• [ESTRATTO DELLA FONTE]
━━━━━━━━━━━━━━━━

Ben dieci le botteghe di falegname, di più i proprietari, perché alcuni rilevano il laboratorio che un tempo era in mano ad altri. I ricordi corrono sul filo della memoria.  Angoli, vie e piazze erano pieni di vita, non freddi e morti come oggi. Non è l’elogio del bel tempo andato. È la constatazione che quando si stava male materialmente e si era povera gente, si viveva in pace ed in armonia con se stessi e con gli altri. Alla domenica, ricordano Pietro Pepa e Mario Ranieri, il paese era attraversato dal suono degli strumenti musicali. Ci si conosceva tutti e si amava scherzare, non si era tristi ed immusoniti come oggi, pur avendo più cose a disposizione. Il 19 Marzo era la festa dei falegnami alla quale partecipava tutta la cittadinanza. I falegnami festeggiavano S. Giuseppe Operaia nella chiesa del S. Sacramento, poco oltre l’attuale ASL, là dove fino a pochi anni fa c’era l’ospedale. Al termine della funzione religiosa, si ritrovavano nella bottega di Pietro Pepa, uno dei più conosciuti birocciai della città alta ed estraevano a sorte i nomi di quelli che avrebbero dovuto organizzare la festa l’anno successivo. La bottega artigiana era l’apprendistato del garzone. Alcuni di loro, in seguito, aprirono una propria bottega, ma dopo diversi anni passati alle dipendenze del mastro artigiano”. Pierino Pepa, il fondatore del museo delle tradizioni e arti popolari in via del Crocifisso a Civitanova Alta, ci ha asciati molti anni fa.

━━━━━━━━━━━━━━━━

• [COMPITO SCRITTO 1]
Seleziona e copia ogni riga che contiene la stringa "сведения", tenendo conto di maiuscole e minuscole.

Immagini delle pagine e testo estratto
━━━━━━━━━━━━━━━━

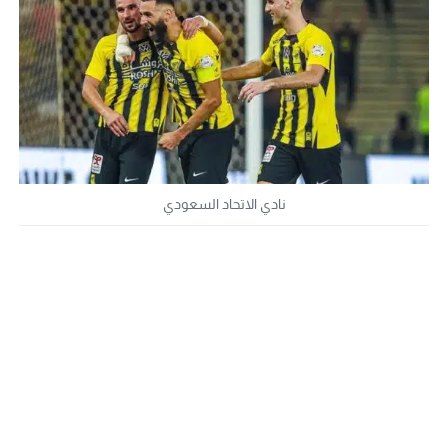
نادي الاتحاد السعودي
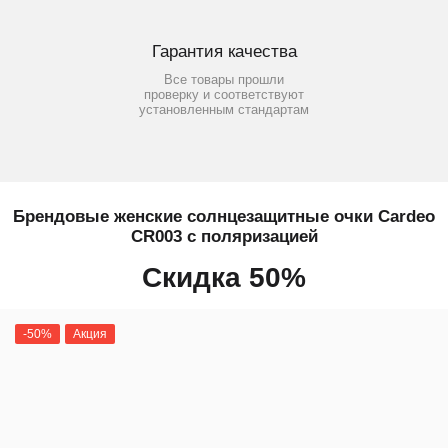
Гарантия качества
Все товары прошли
проверку и соответствуют
установленным стандартам
Брендовые женские солнцезащитные очки Сardeo
CR003 с поляризацией
Скидка 50%
-50%
Акция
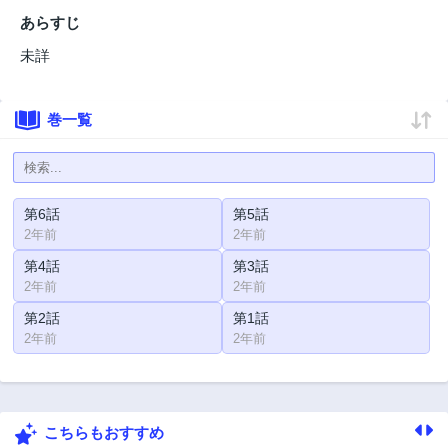
あらすじ
未詳
巻一覧
第6話
第5話
2年前
2年前
第4話
第3話
2年前
2年前
第2話
第1話
2年前
2年前
こちらもおすすめ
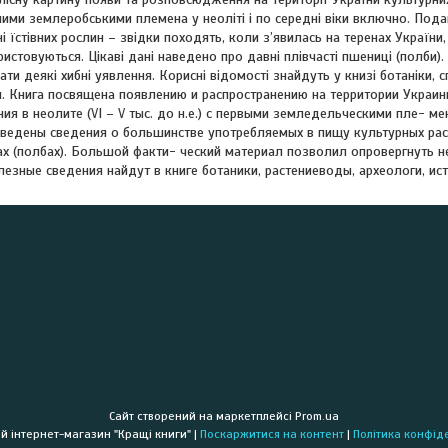
шими землеробськими племена у неоліті і по середні віки включно. Пода
і їстівних рослин – звідки походять, коли з’явилась на теренах України
истовуються. Цікаві дані наведено про давні плівчасті пшениці (полби)
ти деякі хибні уявлення. Корисні відомості знайдуть у книзі ботаніки, с
и. Книга посвящена появлению и распространению на территории Украин
ия в неолите (VI – V тыс. до н.е.) с первыми земледельческими пле- м
ведены сведения о большинстве употребляемых в пищу культурных раст
х (полбах). Большой факти- ческий материал позволил опровергнуть 
езные сведения найдут в книге ботаники, растениеводы, археологи, ист
Сайт створений на маркетплейсі
Prom.ua
Книжковий інтернет-магазин "Кращі книги" |
Поскаржитися на контент
|
Політика конфід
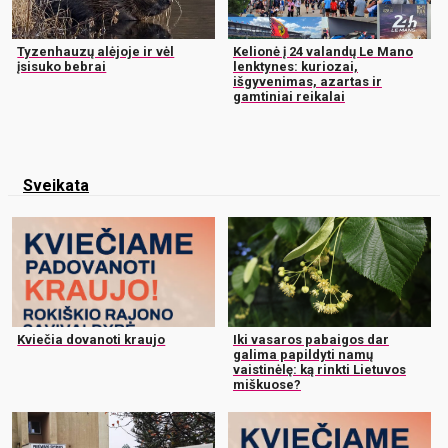
Tyzenhauzų alėjoje ir vėl
Kelionė į 24 valandų Le Mano
įsisuko bebrai
lenktynes: kuriozai,
išgyvenimas, azartas ir
gamtiniai reikalai
Sveikata
Kviečia dovanoti kraujo
Iki vasaros pabaigos dar
galima papildyti namų
vaistinėlę: ką rinkti Lietuvos
miškuose?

━━━━━━━━━━━━━━━━

• [COMPITO SCRITTO 2]
Indica se le affermazioni (a), (b) e (c) concordano con il brano sui falegnami, rispondendo sì o no a ciascuna e citando testualmente le parole decisive del brano. (a) La festa dei falegnami cadeva il 19 marzo. (b) Le botteghe di falegname erano meno di dieci. (c) Il museo delle tradizioni e arti popolari si trova in via del Crocifisso a Civitanova Alta.

• [RISPOSTA 1]
ведены сведения о большинстве употребляемых в пищу культурных раст
езные сведения найдут в книге ботаники, растениеводы, археологи, ист

• [RISPOSTA 2]
(a) Sì: "Il 19 Marzo era la festa dei falegnami"
(b) No: "Ben dieci le botteghe di falegname"
(c) Sì: "museo delle tradizioni e arti popolari in via del Crocifisso a Civitanova Alta"